[Entries excerpted from a collection]
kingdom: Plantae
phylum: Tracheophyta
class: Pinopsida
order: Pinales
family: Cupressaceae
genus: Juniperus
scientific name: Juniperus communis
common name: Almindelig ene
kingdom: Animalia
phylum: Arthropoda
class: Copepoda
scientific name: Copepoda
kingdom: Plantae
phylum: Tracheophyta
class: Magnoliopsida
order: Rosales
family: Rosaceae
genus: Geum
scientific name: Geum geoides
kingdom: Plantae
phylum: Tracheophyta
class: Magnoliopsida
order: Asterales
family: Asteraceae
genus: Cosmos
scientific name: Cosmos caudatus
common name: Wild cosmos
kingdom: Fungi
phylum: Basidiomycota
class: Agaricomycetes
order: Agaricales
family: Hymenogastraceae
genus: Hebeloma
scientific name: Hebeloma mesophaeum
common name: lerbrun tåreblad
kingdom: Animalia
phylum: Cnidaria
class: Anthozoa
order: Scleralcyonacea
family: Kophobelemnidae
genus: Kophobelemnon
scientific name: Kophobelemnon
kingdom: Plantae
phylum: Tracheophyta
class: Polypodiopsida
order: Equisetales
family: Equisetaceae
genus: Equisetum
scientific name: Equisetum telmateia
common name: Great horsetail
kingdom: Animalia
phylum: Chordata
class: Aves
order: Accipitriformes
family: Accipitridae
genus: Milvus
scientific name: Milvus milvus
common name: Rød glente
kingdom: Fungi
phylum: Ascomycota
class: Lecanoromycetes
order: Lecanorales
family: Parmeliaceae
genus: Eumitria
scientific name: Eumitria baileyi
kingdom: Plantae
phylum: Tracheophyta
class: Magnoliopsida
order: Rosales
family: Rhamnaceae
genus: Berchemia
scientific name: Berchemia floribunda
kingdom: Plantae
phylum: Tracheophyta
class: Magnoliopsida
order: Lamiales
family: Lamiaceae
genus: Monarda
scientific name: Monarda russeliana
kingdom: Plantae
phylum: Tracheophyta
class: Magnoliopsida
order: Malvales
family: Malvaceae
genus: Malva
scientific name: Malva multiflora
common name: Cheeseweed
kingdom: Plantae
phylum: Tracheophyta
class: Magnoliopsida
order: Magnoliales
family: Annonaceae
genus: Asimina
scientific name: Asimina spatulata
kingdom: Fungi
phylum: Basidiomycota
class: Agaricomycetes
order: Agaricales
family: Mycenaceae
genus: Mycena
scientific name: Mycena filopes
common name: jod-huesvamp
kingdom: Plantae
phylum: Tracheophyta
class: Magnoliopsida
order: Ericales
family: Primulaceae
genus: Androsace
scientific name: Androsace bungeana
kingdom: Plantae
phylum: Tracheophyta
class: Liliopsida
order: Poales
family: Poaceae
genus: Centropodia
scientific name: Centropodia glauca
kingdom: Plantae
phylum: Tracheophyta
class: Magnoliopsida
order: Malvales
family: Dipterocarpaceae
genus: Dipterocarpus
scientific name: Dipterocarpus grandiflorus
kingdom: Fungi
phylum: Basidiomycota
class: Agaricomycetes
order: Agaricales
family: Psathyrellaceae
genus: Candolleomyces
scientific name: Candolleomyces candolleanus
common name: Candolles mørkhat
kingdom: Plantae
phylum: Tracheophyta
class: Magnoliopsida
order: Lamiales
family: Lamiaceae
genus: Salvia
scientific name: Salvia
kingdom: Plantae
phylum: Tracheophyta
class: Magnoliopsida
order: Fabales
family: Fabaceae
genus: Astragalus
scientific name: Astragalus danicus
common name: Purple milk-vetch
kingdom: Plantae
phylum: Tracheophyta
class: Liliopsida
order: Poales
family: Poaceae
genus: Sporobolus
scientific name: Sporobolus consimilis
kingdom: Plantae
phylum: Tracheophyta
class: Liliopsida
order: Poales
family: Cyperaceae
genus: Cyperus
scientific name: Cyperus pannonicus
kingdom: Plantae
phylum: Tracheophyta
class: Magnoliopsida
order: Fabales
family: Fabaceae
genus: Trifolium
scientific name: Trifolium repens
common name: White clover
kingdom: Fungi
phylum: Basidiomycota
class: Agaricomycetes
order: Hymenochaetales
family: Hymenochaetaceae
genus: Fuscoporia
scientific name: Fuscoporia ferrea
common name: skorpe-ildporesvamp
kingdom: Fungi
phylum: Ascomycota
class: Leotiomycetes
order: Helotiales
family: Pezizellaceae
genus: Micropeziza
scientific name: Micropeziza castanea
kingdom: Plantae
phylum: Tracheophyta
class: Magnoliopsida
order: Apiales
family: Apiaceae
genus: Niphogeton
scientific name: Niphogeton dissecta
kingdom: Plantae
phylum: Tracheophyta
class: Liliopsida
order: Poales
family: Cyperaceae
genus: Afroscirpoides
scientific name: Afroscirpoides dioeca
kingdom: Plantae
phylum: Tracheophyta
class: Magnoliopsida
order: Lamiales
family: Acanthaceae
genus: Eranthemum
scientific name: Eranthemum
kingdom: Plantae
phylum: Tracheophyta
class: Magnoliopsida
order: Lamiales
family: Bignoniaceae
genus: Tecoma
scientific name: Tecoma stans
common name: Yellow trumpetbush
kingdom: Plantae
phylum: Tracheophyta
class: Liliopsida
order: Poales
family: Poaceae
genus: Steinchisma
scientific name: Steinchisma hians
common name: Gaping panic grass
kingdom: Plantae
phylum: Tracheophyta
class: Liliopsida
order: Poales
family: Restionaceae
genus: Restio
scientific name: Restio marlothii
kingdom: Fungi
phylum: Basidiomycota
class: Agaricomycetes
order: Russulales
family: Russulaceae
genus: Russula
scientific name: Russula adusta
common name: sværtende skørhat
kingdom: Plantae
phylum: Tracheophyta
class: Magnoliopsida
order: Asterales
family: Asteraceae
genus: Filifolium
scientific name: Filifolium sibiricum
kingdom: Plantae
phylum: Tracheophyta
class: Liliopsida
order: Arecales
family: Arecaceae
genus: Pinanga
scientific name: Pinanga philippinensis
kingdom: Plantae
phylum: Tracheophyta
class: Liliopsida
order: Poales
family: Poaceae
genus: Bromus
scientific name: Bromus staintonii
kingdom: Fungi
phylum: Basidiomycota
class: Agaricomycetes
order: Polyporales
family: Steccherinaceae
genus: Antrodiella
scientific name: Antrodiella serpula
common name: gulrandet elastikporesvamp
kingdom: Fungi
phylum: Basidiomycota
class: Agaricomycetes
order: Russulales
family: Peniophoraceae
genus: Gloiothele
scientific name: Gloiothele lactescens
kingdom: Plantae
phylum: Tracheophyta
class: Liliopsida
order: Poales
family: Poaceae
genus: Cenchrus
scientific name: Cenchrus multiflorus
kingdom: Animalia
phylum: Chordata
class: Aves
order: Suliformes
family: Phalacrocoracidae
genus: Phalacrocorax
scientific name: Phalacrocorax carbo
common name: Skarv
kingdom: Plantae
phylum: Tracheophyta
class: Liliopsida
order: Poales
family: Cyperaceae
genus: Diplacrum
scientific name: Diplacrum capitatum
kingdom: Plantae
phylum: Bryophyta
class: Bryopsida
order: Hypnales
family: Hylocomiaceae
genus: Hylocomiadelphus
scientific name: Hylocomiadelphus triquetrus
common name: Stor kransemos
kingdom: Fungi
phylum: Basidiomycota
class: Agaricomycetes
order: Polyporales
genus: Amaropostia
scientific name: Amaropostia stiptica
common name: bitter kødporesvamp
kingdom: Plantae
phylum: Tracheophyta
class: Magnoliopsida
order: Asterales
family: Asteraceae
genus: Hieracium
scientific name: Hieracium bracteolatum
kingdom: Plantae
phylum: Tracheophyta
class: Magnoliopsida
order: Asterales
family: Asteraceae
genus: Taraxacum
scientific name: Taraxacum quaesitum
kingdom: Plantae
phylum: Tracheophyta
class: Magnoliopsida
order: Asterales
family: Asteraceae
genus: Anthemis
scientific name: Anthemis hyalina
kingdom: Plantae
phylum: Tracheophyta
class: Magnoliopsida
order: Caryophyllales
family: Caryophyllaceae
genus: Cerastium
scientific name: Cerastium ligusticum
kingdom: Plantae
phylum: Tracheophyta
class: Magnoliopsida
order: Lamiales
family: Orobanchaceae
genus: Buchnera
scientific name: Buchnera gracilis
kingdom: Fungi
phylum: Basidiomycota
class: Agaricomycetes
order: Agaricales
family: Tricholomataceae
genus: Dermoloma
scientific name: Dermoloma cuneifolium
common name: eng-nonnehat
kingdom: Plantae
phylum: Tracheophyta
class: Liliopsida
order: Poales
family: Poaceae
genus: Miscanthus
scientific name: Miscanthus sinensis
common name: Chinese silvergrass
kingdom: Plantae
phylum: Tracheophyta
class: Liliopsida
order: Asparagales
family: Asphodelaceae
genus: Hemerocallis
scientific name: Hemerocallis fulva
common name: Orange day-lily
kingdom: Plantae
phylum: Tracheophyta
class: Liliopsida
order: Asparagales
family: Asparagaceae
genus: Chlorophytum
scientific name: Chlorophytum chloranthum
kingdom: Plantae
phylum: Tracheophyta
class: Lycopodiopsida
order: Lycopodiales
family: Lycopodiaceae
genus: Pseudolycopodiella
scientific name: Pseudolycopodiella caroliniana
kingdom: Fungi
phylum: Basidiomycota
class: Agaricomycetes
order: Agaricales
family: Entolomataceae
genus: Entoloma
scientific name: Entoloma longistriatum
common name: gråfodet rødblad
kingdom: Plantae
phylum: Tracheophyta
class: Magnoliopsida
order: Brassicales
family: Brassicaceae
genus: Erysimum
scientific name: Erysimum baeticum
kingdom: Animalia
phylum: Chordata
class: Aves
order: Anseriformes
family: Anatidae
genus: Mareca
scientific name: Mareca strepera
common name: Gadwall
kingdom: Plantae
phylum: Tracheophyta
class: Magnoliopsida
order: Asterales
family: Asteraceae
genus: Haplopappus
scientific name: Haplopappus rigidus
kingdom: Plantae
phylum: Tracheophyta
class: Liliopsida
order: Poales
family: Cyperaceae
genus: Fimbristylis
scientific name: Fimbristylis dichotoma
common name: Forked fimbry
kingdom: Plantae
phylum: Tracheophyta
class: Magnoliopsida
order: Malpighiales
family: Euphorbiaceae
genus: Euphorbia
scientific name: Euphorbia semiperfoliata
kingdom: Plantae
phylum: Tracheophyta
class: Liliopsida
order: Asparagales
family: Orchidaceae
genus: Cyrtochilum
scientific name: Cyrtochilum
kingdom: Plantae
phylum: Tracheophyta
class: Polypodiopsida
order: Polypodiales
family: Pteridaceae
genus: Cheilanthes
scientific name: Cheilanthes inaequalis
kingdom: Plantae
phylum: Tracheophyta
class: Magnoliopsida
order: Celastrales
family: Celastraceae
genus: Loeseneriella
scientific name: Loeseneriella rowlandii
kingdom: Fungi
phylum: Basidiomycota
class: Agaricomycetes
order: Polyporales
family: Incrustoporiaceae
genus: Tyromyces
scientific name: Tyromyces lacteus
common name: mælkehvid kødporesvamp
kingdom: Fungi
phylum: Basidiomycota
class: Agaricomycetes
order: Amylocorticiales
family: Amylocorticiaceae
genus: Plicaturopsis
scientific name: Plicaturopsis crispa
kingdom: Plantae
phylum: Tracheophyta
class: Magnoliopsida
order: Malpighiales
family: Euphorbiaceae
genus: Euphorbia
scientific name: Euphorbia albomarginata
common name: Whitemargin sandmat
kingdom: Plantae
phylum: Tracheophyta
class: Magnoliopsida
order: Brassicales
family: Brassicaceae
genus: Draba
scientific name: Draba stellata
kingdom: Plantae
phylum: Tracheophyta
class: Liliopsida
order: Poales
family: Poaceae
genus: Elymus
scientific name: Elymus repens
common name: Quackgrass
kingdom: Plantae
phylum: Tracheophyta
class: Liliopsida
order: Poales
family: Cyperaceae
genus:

**Stated exercise**
Rewrite the stretch from the line containing "common name: Yellow trumpetbush" through the line containing "genus: Pinanga", putting "division" wherever "phylum" appears and leaving everything else unchanged.

**Reply to the task**
common name: Yellow trumpetbush
kingdom: Plantae
division: Tracheophyta
class: Liliopsida
order: Poales
family: Poaceae
genus: Steinchisma
scientific name: Steinchisma hians
common name: Gaping panic grass
kingdom: Plantae
division: Tracheophyta
class: Liliopsida
order: Poales
family: Restionaceae
genus: Restio
scientific name: Restio marlothii
kingdom: Fungi
division: Basidiomycota
class: Agaricomycetes
order: Russulales
family: Russulaceae
genus: Russula
scientific name: Russula adusta
common name: sværtende skørhat
kingdom: Plantae
division: Tracheophyta
class: Magnoliopsida
order: Asterales
family: Asteraceae
genus: Filifolium
scientific name: Filifolium sibiricum
kingdom: Plantae
division: Tracheophyta
class: Liliopsida
order: Arecales
family: Arecaceae
genus: Pinanga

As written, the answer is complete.